Task goal » Print every line of the following material without changing a single word, letter, or mark, and keep the lines in their original order.
+--
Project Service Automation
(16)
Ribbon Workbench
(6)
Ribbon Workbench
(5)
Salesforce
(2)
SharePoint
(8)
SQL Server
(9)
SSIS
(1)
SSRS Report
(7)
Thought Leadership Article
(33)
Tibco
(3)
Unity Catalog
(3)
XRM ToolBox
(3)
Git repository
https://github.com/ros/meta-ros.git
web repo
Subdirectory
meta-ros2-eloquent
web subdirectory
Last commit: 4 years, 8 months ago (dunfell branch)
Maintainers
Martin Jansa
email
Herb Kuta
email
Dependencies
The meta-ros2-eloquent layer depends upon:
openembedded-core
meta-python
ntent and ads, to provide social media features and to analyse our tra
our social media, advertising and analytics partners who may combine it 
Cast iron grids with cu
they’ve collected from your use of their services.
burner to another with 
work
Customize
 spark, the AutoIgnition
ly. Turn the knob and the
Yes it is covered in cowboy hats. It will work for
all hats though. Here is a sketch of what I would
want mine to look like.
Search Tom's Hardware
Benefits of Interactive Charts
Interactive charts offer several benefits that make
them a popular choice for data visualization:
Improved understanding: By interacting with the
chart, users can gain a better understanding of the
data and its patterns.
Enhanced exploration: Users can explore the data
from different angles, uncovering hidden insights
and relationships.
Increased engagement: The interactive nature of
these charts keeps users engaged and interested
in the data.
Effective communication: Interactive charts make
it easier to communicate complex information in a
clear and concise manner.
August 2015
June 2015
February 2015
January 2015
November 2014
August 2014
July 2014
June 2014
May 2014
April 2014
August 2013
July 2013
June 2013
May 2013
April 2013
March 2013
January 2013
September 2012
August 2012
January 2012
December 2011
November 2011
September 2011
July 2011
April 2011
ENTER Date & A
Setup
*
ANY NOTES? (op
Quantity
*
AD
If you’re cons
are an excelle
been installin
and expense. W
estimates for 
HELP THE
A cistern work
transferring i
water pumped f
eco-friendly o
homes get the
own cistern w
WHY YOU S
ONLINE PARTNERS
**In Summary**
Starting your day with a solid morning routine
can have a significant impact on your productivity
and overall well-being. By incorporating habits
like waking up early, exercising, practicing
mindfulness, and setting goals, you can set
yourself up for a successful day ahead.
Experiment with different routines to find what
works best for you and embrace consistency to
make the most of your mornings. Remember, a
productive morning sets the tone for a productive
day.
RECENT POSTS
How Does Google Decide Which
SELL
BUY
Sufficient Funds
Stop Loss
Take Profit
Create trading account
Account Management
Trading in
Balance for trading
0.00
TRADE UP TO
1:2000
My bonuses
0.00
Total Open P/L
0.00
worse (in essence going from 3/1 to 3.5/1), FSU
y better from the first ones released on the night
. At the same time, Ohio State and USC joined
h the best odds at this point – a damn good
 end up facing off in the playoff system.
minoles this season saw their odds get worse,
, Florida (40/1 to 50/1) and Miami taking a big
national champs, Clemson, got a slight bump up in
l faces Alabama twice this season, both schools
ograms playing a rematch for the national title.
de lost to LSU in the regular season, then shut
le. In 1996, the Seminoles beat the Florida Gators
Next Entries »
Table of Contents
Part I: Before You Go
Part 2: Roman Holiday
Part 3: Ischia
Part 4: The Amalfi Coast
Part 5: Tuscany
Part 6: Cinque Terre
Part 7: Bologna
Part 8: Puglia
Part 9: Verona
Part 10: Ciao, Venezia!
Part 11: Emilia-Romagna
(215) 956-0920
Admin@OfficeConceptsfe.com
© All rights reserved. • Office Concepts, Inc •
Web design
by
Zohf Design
+--
Your response »
Project Service Automation
(16)
Ribbon Workbench
(6)
Ribbon Workbench
(5)
Salesforce
(2)
SharePoint
(8)
SQL Server
(9)
SSIS
(1)
SSRS Report
(7)
Thought Leadership Article
(33)
Tibco
(3)
Unity Catalog
(3)
XRM ToolBox
(3)
Git repository
https://github.com/ros/meta-ros.git
web repo
Subdirectory
meta-ros2-eloquent
web subdirectory
Last commit: 4 years, 8 months ago (dunfell branch)
Maintainers
Martin Jansa
email
Herb Kuta
email
Dependencies
The meta-ros2-eloquent layer depends upon:
openembedded-core
meta-python
ntent and ads, to provide social media features and to analyse our tra
our social media, advertising and analytics partners who may combine it 
Cast iron grids with cu
they’ve collected from your use of their services.
burner to another with 
work
Customize
 spark, the AutoIgnition
ly. Turn the knob and the
Yes it is covered in cowboy hats. It will work for
all hats though. Here is a sketch of what I would
want mine to look like.
Search Tom's Hardware
Benefits of Interactive Charts
Interactive charts offer several benefits that make
them a popular choice for data visualization:
Improved understanding: By interacting with the
chart, users can gain a better understanding of the
data and its patterns.
Enhanced exploration: Users can explore the data
from different angles, uncovering hidden insights
and relationships.
Increased engagement: The interactive nature of
these charts keeps users engaged and interested
in the data.
Effective communication: Interactive charts make
it easier to communicate complex information in a
clear and concise manner.
August 2015
June 2015
February 2015
January 2015
November 2014
August 2014
July 2014
June 2014
May 2014
April 2014
August 2013
July 2013
June 2013
May 2013
April 2013
March 2013
January 2013
September 2012
August 2012
January 2012
December 2011
November 2011
September 2011
July 2011
April 2011
ENTER Date & A
Setup
*
ANY NOTES? (op
Quantity
*
AD
If you’re cons
are an excelle
been installin
and expense. W
estimates for 
HELP THE
A cistern work
transferring i
water pumped f
eco-friendly o
homes get the
own cistern w
WHY YOU S
ONLINE PARTNERS
**In Summary**
Starting your day with a solid morning routine
can have a significant impact on your productivity
and overall well-being. By incorporating habits
like waking up early, exercising, practicing
mindfulness, and setting goals, you can set
yourself up for a successful day ahead.
Experiment with different routines to find what
works best for you and embrace consistency to
make the most of your mornings. Remember, a
productive morning sets the tone for a productive
day.
RECENT POSTS
How Does Google Decide Which
SELL
BUY
Sufficient Funds
Stop Loss
Take Profit
Create trading account
Account Management
Trading in
Balance for trading
0.00
TRADE UP TO
1:2000
My bonuses
0.00
Total Open P/L
0.00
worse (in essence going from 3/1 to 3.5/1), FSU
y better from the first ones released on the night
. At the same time, Ohio State and USC joined
h the best odds at this point – a damn good
 end up facing off in the playoff system.
minoles this season saw their odds get worse,
, Florida (40/1 to 50/1) and Miami taking a big
national champs, Clemson, got a slight bump up in
l faces Alabama twice this season, both schools
ograms playing a rematch for the national title.
de lost to LSU in the regular season, then shut
le. In 1996, the Seminoles beat the Florida Gators
Next Entries »
Table of Contents
Part I: Before You Go
Part 2: Roman Holiday
Part 3: Ischia
Part 4: The Amalfi Coast
Part 5: Tuscany
Part 6: Cinque Terre
Part 7: Bologna
Part 8: Puglia
Part 9: Verona
Part 10: Ciao, Venezia!
Part 11: Emilia-Romagna
(215) 956-0920
Admin@OfficeConceptsfe.com
© All rights reserved. • Office Concepts, Inc •
Web design
by
Zohf Design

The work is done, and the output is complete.